* [WHAT THE TASK ASKS] Reproduce every one of the lines below character for character, leaving out the pictures.

* [INPUT ROWS]
## START
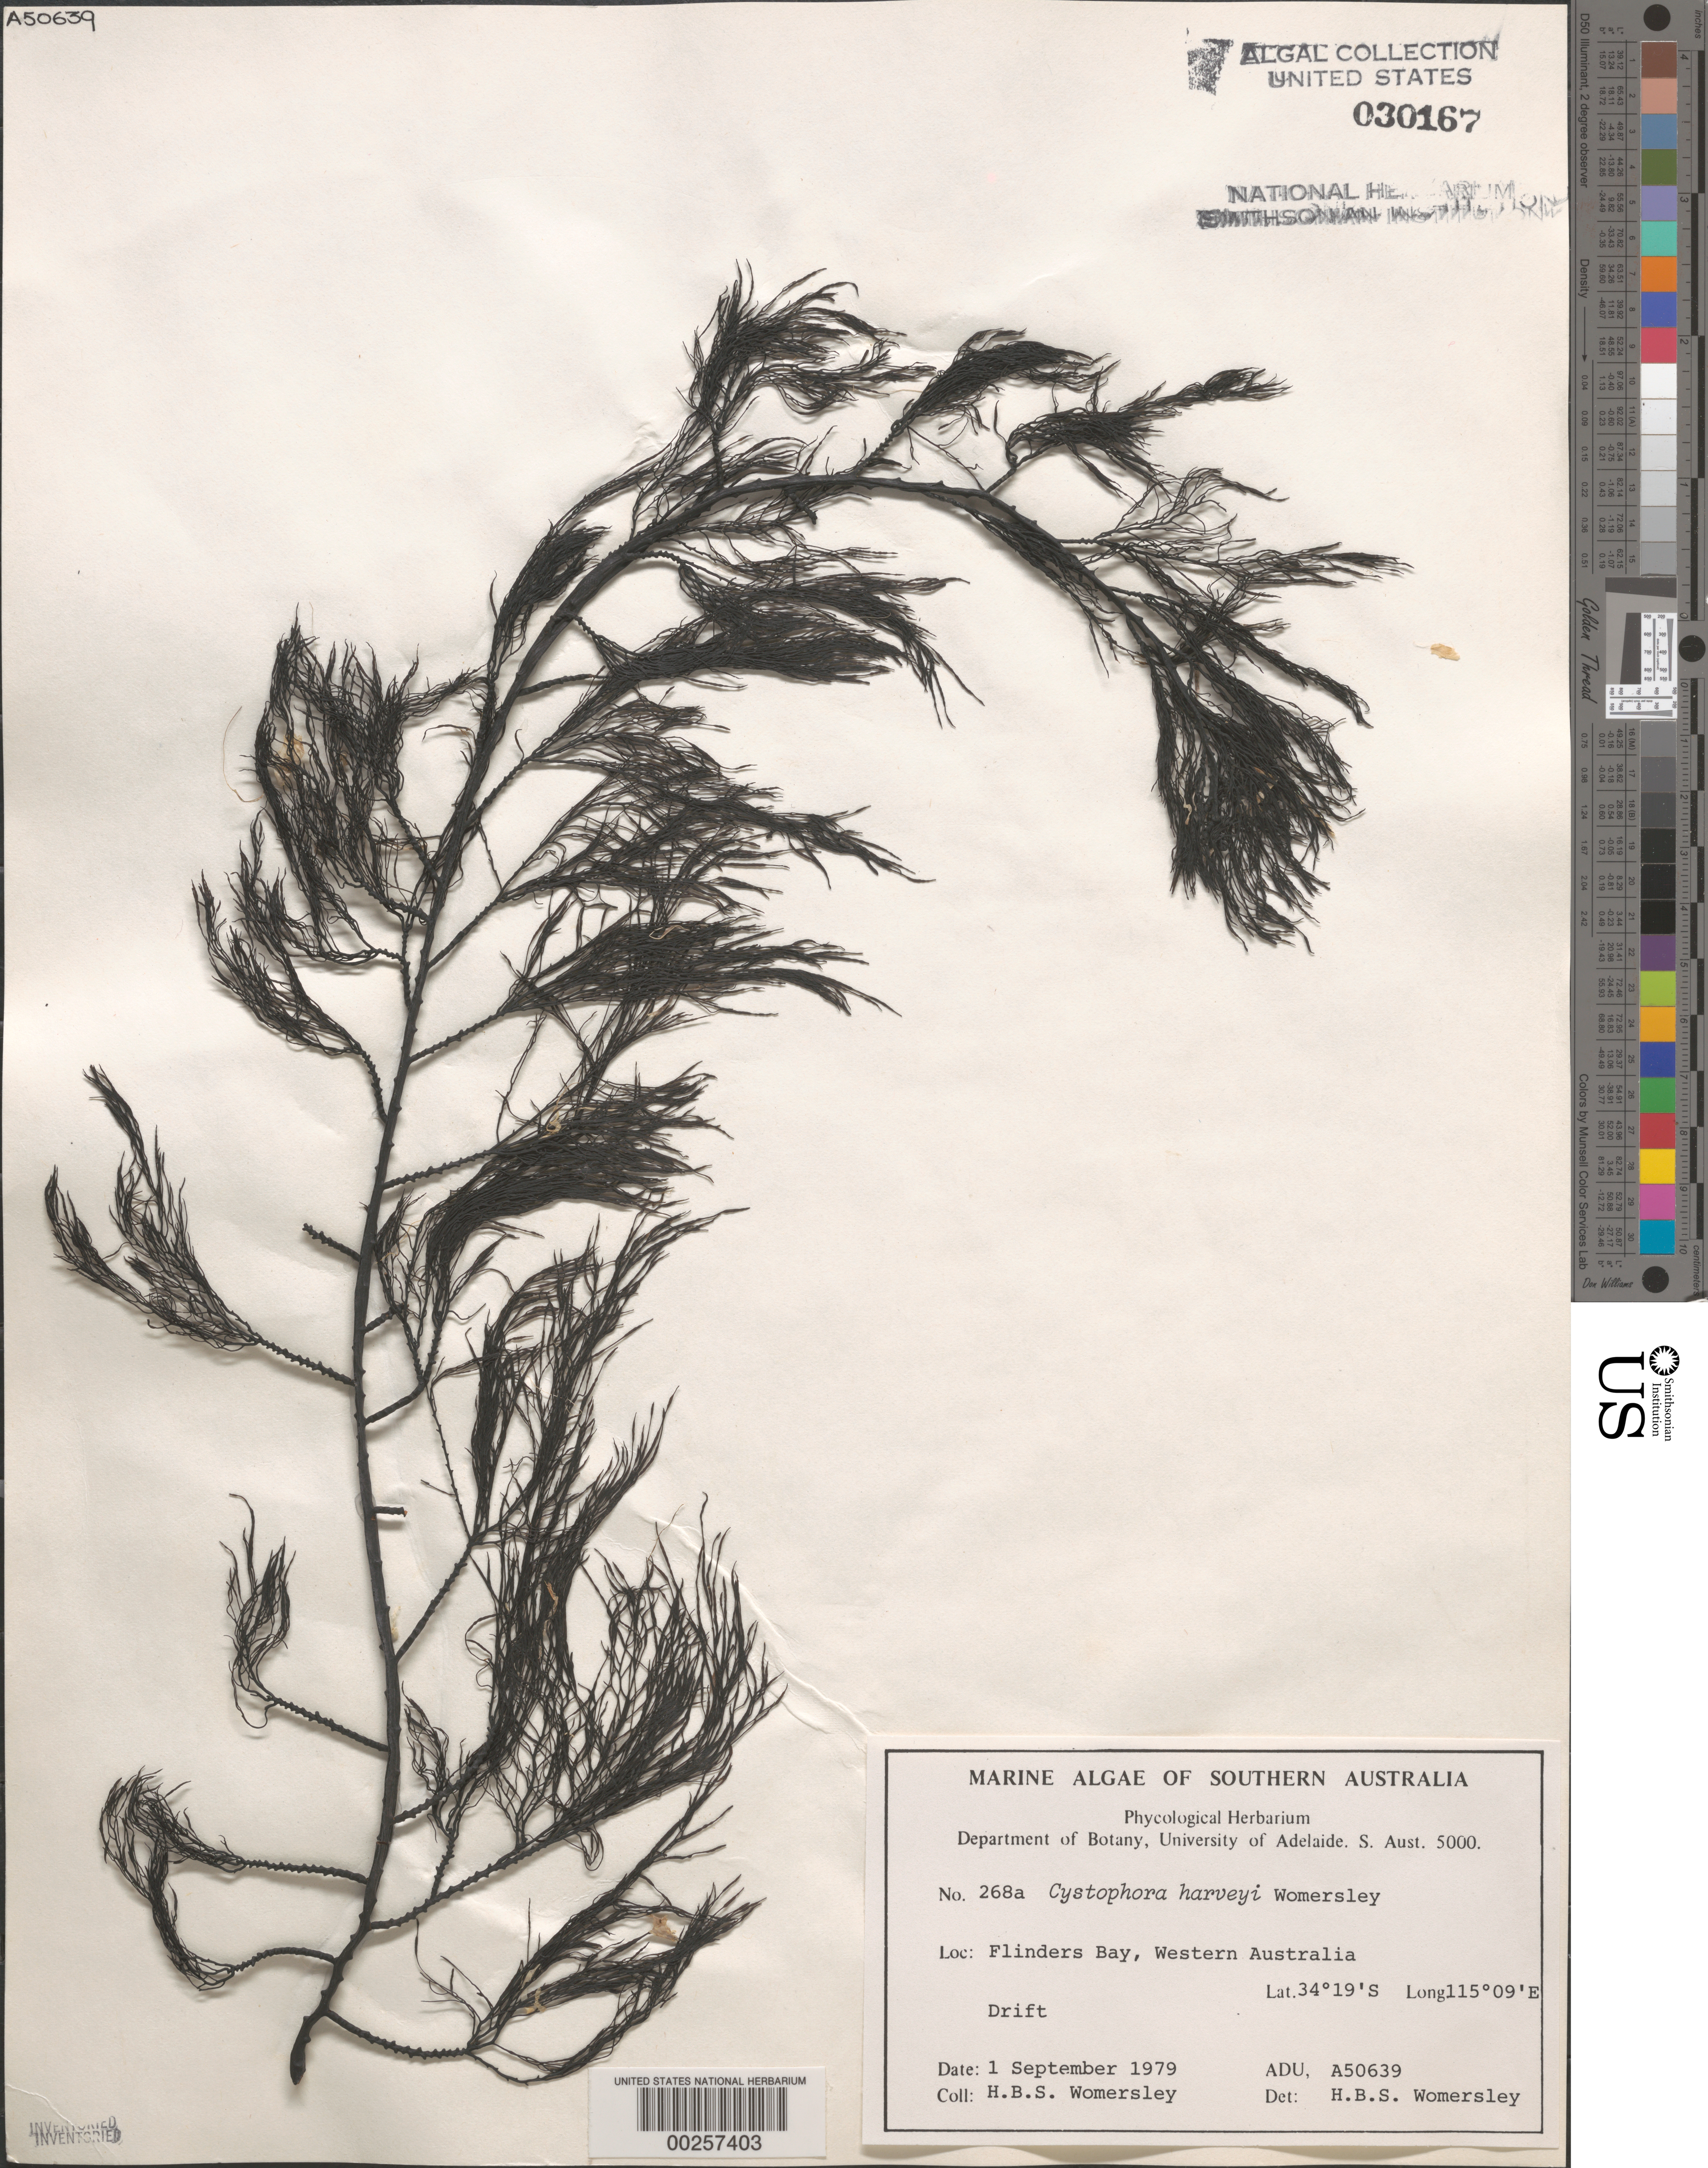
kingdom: Chromista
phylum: Ochrophyta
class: Phaeophyceae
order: Fucales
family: Sargassaceae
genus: Cystophora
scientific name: Cystophora harveyi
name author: Womersley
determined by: Womersley, H. B. S.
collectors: H. B. S. Womersley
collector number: ADU A50639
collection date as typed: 01 Sep 1979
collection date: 1979-09-01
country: Australia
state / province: Western Australia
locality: Flinders Bay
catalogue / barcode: US 30167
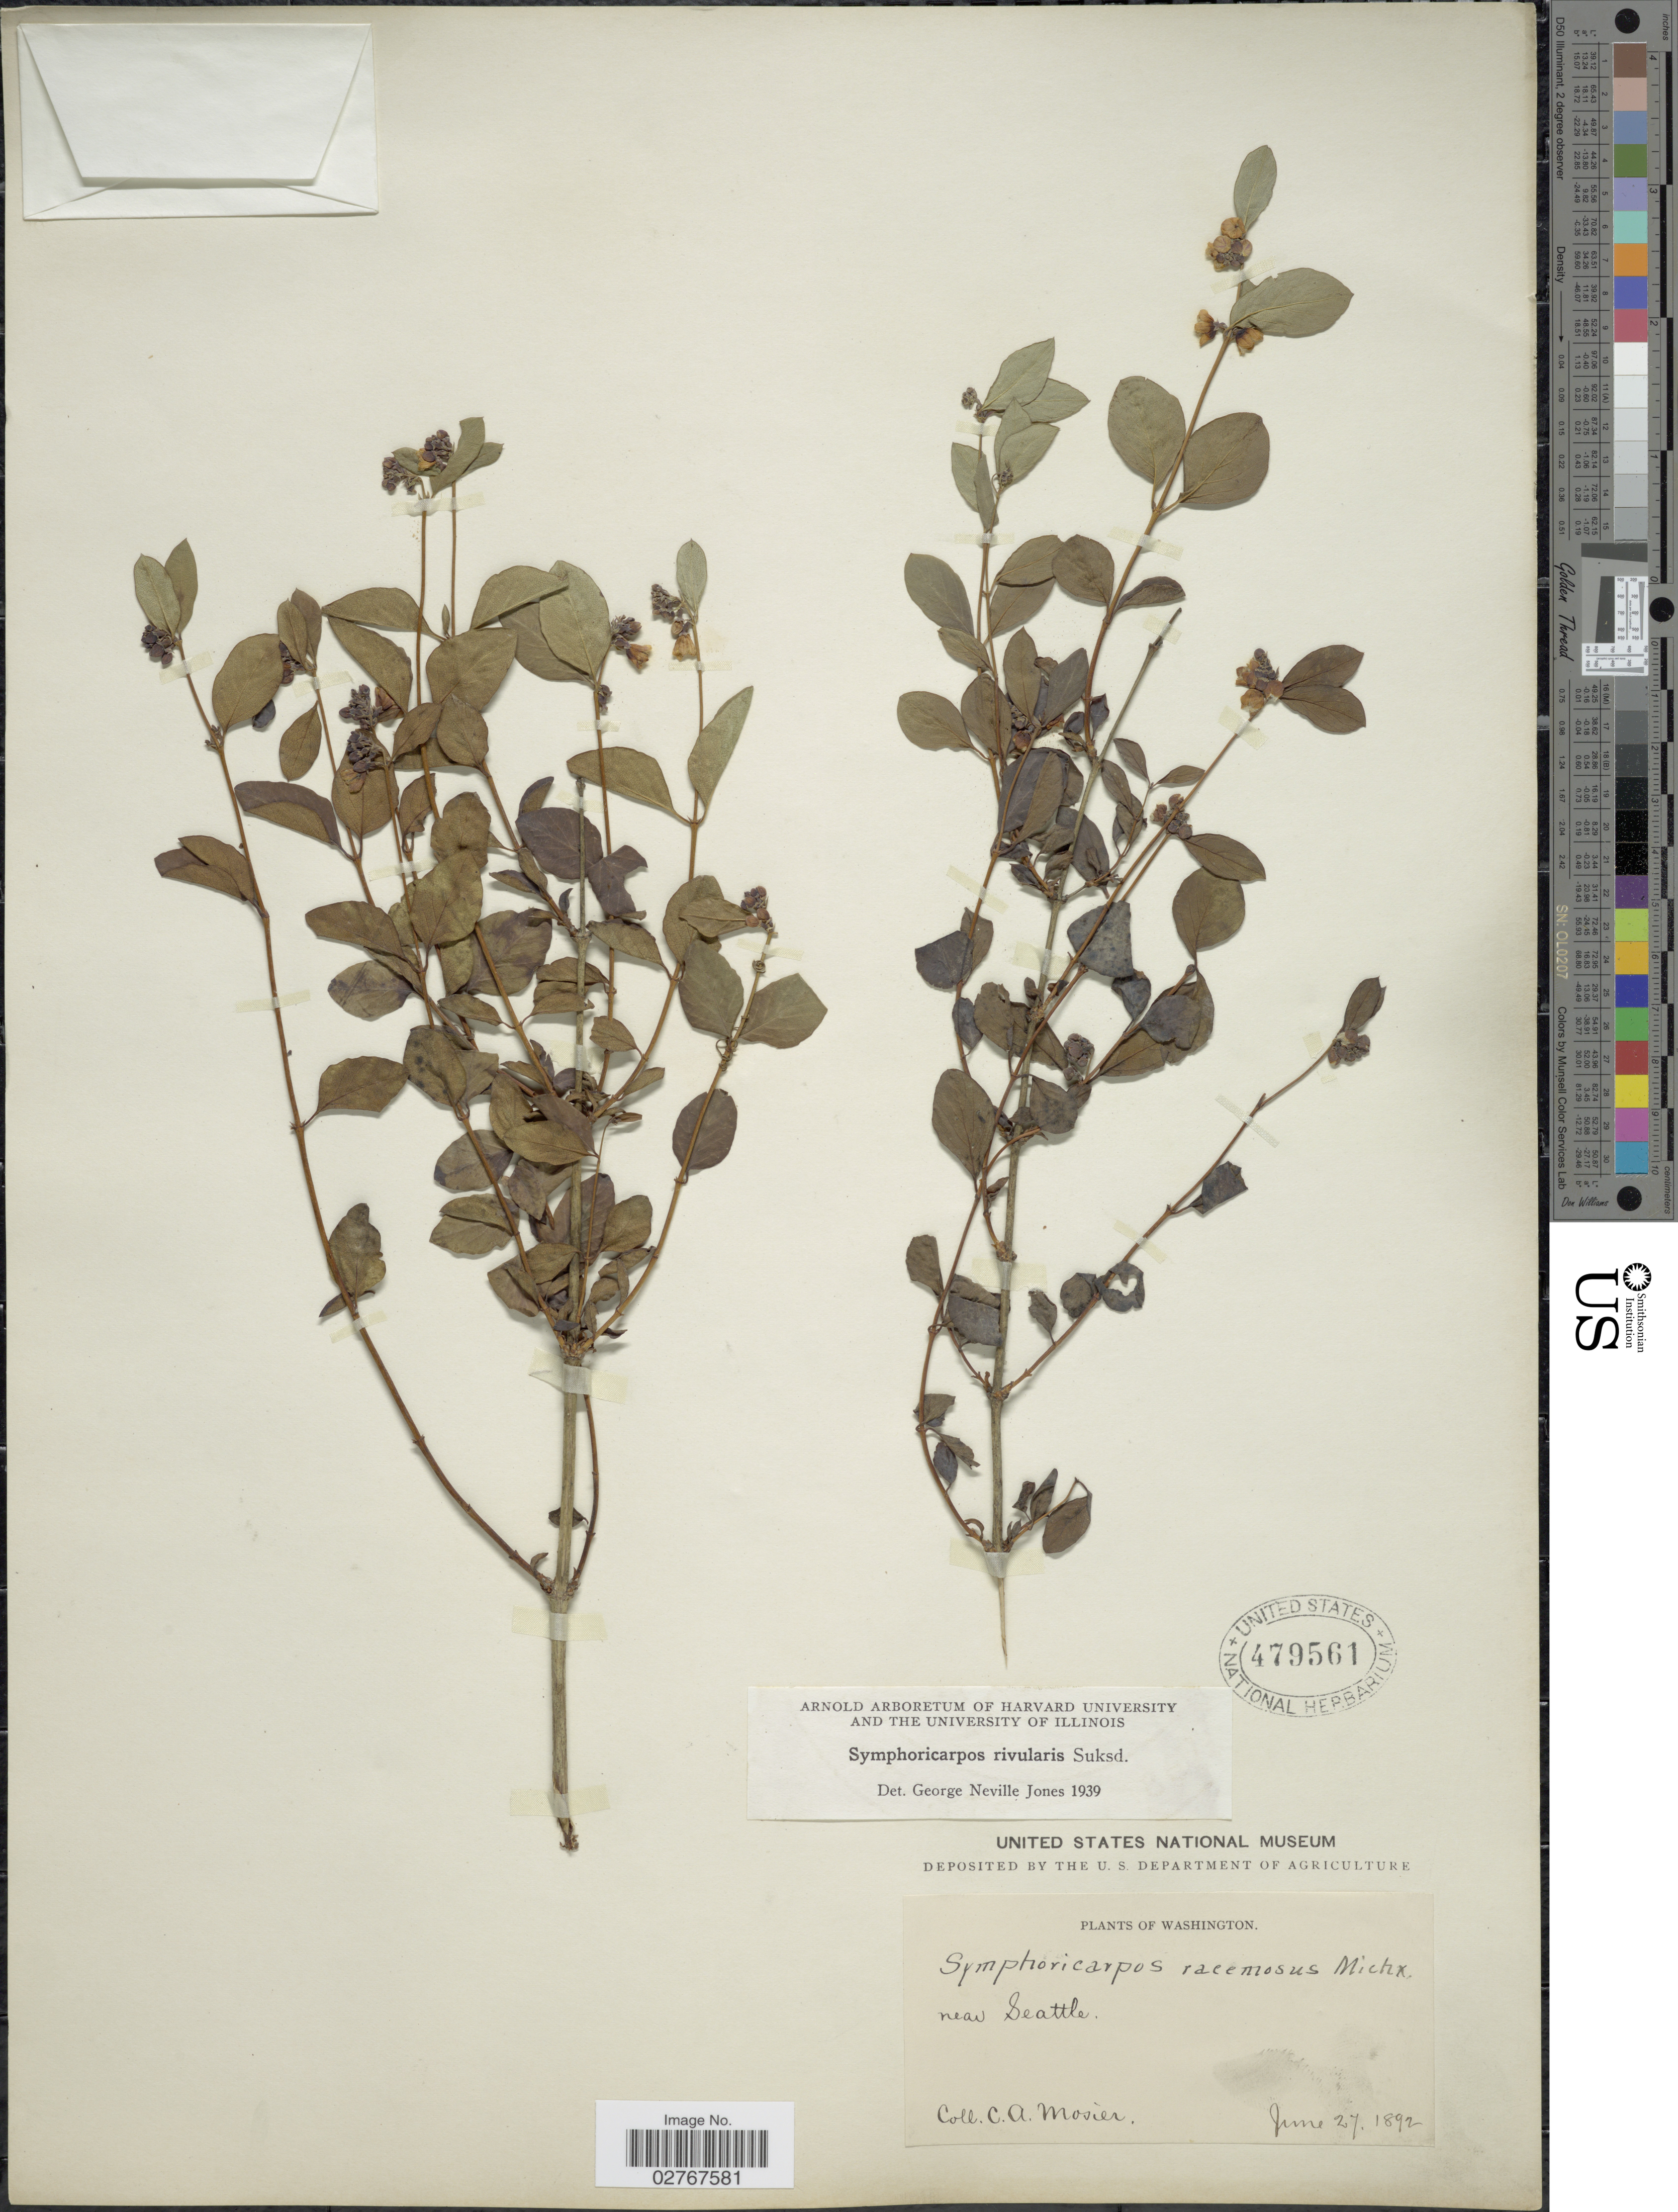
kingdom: Plantae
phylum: Tracheophyta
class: Magnoliopsida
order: Dipsacales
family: Caprifoliaceae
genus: Symphoricarpos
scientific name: Symphoricarpos rivularis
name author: Suksd.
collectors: C. A. Mosier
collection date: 1892-06-27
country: United States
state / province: Washington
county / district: King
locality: Near Seattle.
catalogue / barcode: US 479561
## END
* [RESULT OF THIS TASK]
kingdom: Chromista
phylum: Ochrophyta
class: Phaeophyceae
order: Fucales
family: Sargassaceae
genus: Cystophora
scientific name: Cystophora harveyi
name author: Womersley
determined by: Womersley, H. B. S.
collectors: H. B. S. Womersley
collector number: ADU A50639
collection date as typed: 01 Sep 1979
collection date: 1979-09-01
country: Australia
state / province: Western Australia
locality: Flinders Bay
catalogue / barcode: US 30167
kingdom: Plantae
phylum: Tracheophyta
class: Magnoliopsida
order: Dipsacales
family: Caprifoliaceae
genus: Symphoricarpos
scientific name: Symphoricarpos rivularis
name author: Suksd.
collectors: C. A. Mosier
collection date: 1892-06-27
country: United States
state / province: Washington
county / district: King
locality: Near Seattle.
catalogue / barcode: US 479561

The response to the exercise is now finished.